The problem
Arrange every line of the rows below as a single numbered list, leaving out any blank lines.

Supplied material

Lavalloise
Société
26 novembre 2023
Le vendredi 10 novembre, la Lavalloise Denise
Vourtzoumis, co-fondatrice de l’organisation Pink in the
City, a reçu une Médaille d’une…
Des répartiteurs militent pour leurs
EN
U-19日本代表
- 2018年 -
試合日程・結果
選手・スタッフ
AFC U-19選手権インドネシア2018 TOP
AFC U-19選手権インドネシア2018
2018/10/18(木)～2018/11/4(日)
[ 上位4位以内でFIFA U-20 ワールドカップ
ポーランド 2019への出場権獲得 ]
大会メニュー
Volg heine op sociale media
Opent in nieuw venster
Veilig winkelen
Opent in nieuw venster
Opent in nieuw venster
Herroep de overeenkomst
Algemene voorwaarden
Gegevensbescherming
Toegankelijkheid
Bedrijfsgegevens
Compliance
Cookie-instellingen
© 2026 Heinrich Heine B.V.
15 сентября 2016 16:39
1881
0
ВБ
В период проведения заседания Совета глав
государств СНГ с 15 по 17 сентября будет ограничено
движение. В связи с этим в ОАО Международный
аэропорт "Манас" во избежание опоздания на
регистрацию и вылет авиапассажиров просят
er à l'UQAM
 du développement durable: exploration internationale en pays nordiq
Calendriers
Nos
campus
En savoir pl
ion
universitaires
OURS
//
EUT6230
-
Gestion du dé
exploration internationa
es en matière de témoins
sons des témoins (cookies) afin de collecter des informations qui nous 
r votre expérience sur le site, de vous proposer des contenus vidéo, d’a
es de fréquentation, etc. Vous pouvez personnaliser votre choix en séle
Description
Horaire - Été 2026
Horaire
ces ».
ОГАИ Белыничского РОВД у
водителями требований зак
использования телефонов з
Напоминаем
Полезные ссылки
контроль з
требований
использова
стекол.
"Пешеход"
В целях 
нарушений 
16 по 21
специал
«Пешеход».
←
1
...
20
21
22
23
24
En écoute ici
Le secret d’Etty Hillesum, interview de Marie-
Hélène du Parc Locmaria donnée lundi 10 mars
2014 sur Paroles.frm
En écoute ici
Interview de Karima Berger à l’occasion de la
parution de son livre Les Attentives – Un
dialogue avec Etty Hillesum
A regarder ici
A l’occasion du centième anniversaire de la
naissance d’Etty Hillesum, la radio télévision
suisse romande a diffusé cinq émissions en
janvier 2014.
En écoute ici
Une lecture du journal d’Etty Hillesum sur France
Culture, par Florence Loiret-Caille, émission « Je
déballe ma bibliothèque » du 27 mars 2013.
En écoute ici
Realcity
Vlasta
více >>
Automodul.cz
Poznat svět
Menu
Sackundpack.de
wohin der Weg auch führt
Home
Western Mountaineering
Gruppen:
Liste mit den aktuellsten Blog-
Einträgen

Task result
1. Lavalloise
2. Société
3. 26 novembre 2023
4. Le vendredi 10 novembre, la Lavalloise Denise
5. Vourtzoumis, co-fondatrice de l’organisation Pink in the
6. City, a reçu une Médaille d’une…
7. Des répartiteurs militent pour leurs
8. EN
9. U-19日本代表
10. - 2018年 -
11. 試合日程・結果
12. 選手・スタッフ
13. AFC U-19選手権インドネシア2018 TOP
14. AFC U-19選手権インドネシア2018
15. 2018/10/18(木)～2018/11/4(日)
16. [ 上位4位以内でFIFA U-20 ワールドカップ
17. ポーランド 2019への出場権獲得 ]
18. 大会メニュー
19. Volg heine op sociale media
20. Opent in nieuw venster
21. Veilig winkelen
22. Opent in nieuw venster
23. Opent in nieuw venster
24. Herroep de overeenkomst
25. Algemene voorwaarden
26. Gegevensbescherming
27. Toegankelijkheid
28. Bedrijfsgegevens
29. Compliance
30. Cookie-instellingen
31. © 2026 Heinrich Heine B.V.
32. 15 сентября 2016 16:39
33. 1881
34. 0
35. ВБ
36. В период проведения заседания Совета глав
37. государств СНГ с 15 по 17 сентября будет ограничено
38. движение. В связи с этим в ОАО Международный
39. аэропорт "Манас" во избежание опоздания на
40. регистрацию и вылет авиапассажиров просят
41. er à l'UQAM
42.  du développement durable: exploration internationale en pays nordiq
43. Calendriers
44. Nos
45. campus
46. En savoir pl
47. ion
48. universitaires
49. OURS
50. //
51. EUT6230
52. -
53. Gestion du dé
54. exploration internationa
55. es en matière de témoins
56. sons des témoins (cookies) afin de collecter des informations qui nous 
57. r votre expérience sur le site, de vous proposer des contenus vidéo, d’a
58. es de fréquentation, etc. Vous pouvez personnaliser votre choix en séle
59. Description
60. Horaire - Été 2026
61. Horaire
62. ces ».
63. ОГАИ Белыничского РОВД у
64. водителями требований зак
65. использования телефонов з
66. Напоминаем
67. Полезные ссылки
68. контроль з
69. требований
70. использова
71. стекол.
72. "Пешеход"
73. В целях 
74. нарушений 
75. 16 по 21
76. специал
77. «Пешеход».
78. ←
79. 1
80. ...
81. 20
82. 21
83. 22
84. 23
85. 24
86. En écoute ici
87. Le secret d’Etty Hillesum, interview de Marie-
88. Hélène du Parc Locmaria donnée lundi 10 mars
89. 2014 sur Paroles.frm
90. En écoute ici
91. Interview de Karima Berger à l’occasion de la
92. parution de son livre Les Attentives – Un
93. dialogue avec Etty Hillesum
94. A regarder ici
95. A l’occasion du centième anniversaire de la
96. naissance d’Etty Hillesum, la radio télévision
97. suisse romande a diffusé cinq émissions en
98. janvier 2014.
99. En écoute ici
100. Une lecture du journal d’Etty Hillesum sur France
101. Culture, par Florence Loiret-Caille, émission « Je
102. déballe ma bibliothèque » du 27 mars 2013.
103. En écoute ici
104. Realcity
105. Vlasta
106. více >>
107. Automodul.cz
108. Poznat svět
109. Menu
110. Sackundpack.de
111. wohin der Weg auch führt
112. Home
113. Western Mountaineering
114. Gruppen:
115. Liste mit den aktuellsten Blog-
116. Einträgen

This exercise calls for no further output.